AMENDMENT NO. 1 MEDCATH CORPORATION 2006 STOCK OPTION AND AWARD PLAN

Contract Categories: Business Finance - Stock Agreements
EX-10.72 7 g05398exv10w72.htm EXHIBIT 10.72 EXHIBIT 10.72
 

Exhibit 10.72
AMENDMENT NO. 1
MEDCATH CORPORATION
2006 STOCK OPTION AND AWARD PLAN
     THIS AMENDMENT NO. 1 (this “Amendment”) to the MedCath Corporation 2006 Stock Option and Award Plan (the “Plan”) is made and adopted as of the 5th day of December, 2006, by MEDCATH CORPORATION, a Delaware corporation (the “Company”).
STATEMENT OF PURPOSE
     The Company adopted the Plan effective March 1, 2006 to provide equity-based incentive compensation to key employees of the Company and its subsidiaries. The awards made under the Plan provide that the awards will become fully vested, exercisable and free of any resale restrictions upon a “Change in Control” of the Company. The Plan currently includes in the definition of “Change in Control” a sale of voting control in the Company by Kohlberg Kravis Roberts & Co., LLC (“KKR”) or Welsh, Carson, Anderson & Stowe VII, L.P. (“WCAS”) or any their affiliates.
     On November 3, 2006, KKR, WCAS and their affiliates completed a secondary offering of a portion of the shares of common stock held by them, and as a result, they ceased to own voting control of the Company.
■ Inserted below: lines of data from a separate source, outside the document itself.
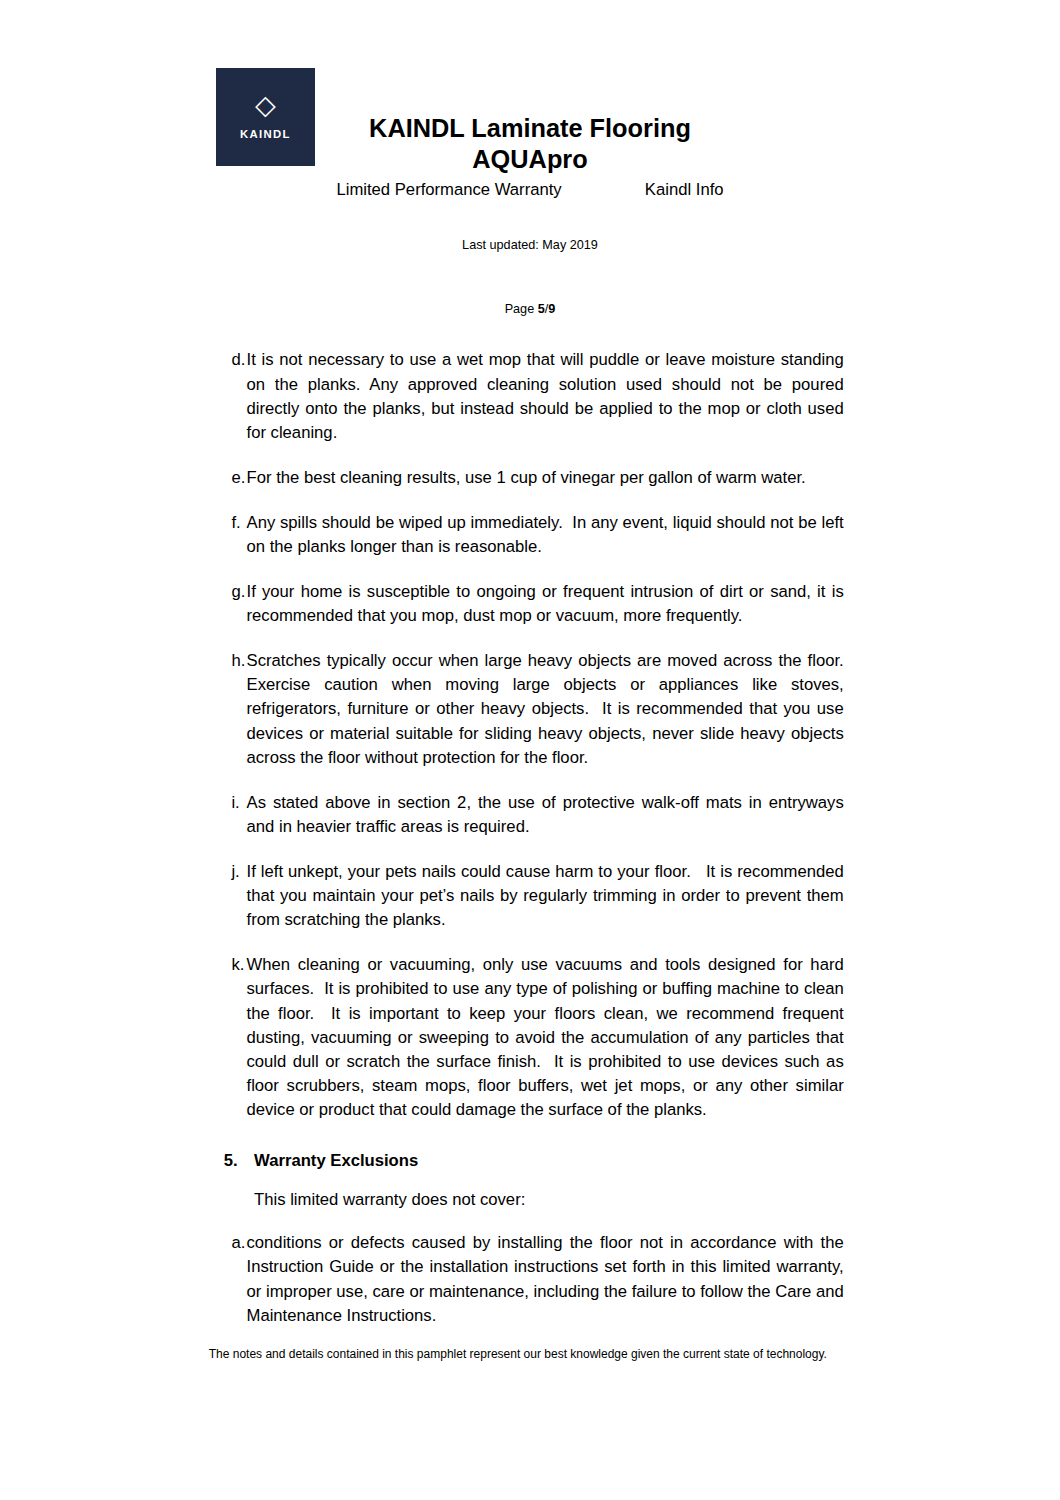◇
KAINDL
KAINDL Laminate Flooring
AQUApro
Limited Performance Warranty Kaindl Info
Last updated: May 2019
Page 5/9
d. It is not necessary to use a wet mop that will puddle or leave moisture standing on the planks. Any approved cleaning solution used should not be poured directly onto the planks, but instead should be applied to the mop or cloth used for cleaning.
e. For the best cleaning results, use 1 cup of vinegar per gallon of warm water.
f. Any spills should be wiped up immediately. In any event, liquid should not be left on the planks longer than is reasonable.
g. If your home is susceptible to ongoing or frequent intrusion of dirt or sand, it is recommended that you mop, dust mop or vacuum, more frequently.
h. Scratches typically occur when large heavy objects are moved across the floor. Exercise caution when moving large objects or appliances like stoves, refrigerators, furniture or other heavy objects. It is recommended that you use devices or material suitable for sliding heavy objects, never slide heavy objects across the floor without protection for the floor.
i. As stated above in section 2, the use of protective walk-off mats in entryways and in heavier traffic areas is required.
j. If left unkept, your pets nails could cause harm to your floor. It is recommended that you maintain your pet’s nails by regularly trimming in order to prevent them from scratching the planks.
k. When cleaning or vacuuming, only use vacuums and tools designed for hard surfaces. It is prohibited to use any type of polishing or buffing machine to clean the floor. It is important to keep your floors clean, we recommend frequent dusting, vacuuming or sweeping to avoid the accumulation of any particles that could dull or scratch the surface finish. It is prohibited to use devices such as floor scrubbers, steam mops, floor buffers, wet jet mops, or any other similar device or product that could damage the surface of the planks.
5. Warranty Exclusions
This limited warranty does not cover:
a. conditions or defects caused by installing the floor not in accordance with the Instruction Guide or the installation instructions set forth in this limited warranty, or improper use, care or maintenance, including the failure to follow the Care and Maintenance Instructions.
The notes and details contained in this pamphlet represent our best knowledge given the current state of technology.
The Company desires to amend the Plan’s definition of “Change in Control” to make it clear that a “Change in Control” will occur if any person (other than KKR, WCAS and their affiliates) acquires voting control of the Company, whether or not the acquisition of such voting control results from a sale of Company stock by KKR, WCAS or their affiliates.
     NOW THEREFORE, the Company does hereby that the Plan be, and hereby is, amended as follows:
     1. Section (e) of Article II of the Plan is amended in its entirety to read as follows:
(e) “Change in Control” means:
     (i) Sales of all or substantially all of the assets of the Company, MedCath Holdings Corp. or MedCath Incorporated to an individual, partnership, corporation, business trust, joint stock company, trust, unincorporated association, joint venture, governmental authority or other entity (a “Person”) who is not an affiliate of Kohlberg Kravis Roberts & Co., LLC (“KKR”) or Welsh, Carson, Anderson & Stowe, VII, L.P. (“WCAS” and together with KKR, the “Partnerships”);
     (ii) Any “person” or “group” (as such terms are used in Section 13(d) or 14(d) of the Securities Exchange Act of 1934 and the rules thereunder) other than either of the Partnerships acquires and becomes the “beneficial owner” (as defined in Rules 13d-3 and 13d-5 under the Securities Exchange Act of 1934), directly or indirectly, of 50% or more

 


 

of the voting stock of the Company, MedCath Holdings Corp. or MedCath Incorporated; or
     (iii) A merger or consolidation of the Company, MedCath Holdings Corp. or MedCath Incorporated into another Person which is not an affiliate of either of the Partnerships;
provided, however, that in the event that the Company, MedCath Holdings Corp. or MedCath Incorporated is merged with another company controlled by either of the Partnerships or their affiliates and, if the chief executive officer of the surviving entity (or the ultimate parent) is not a person who has held the position of chief executive officer of the Company for at least six months, such an event shall be deemed a Change in Control.
     2. Except as expressly or by necessary implication amended hereby, the Plan shall continue in full force and effect.
     IN WITNESS WHEREOF, the Company has caused this Amendment to be executed as of the day and year first above written.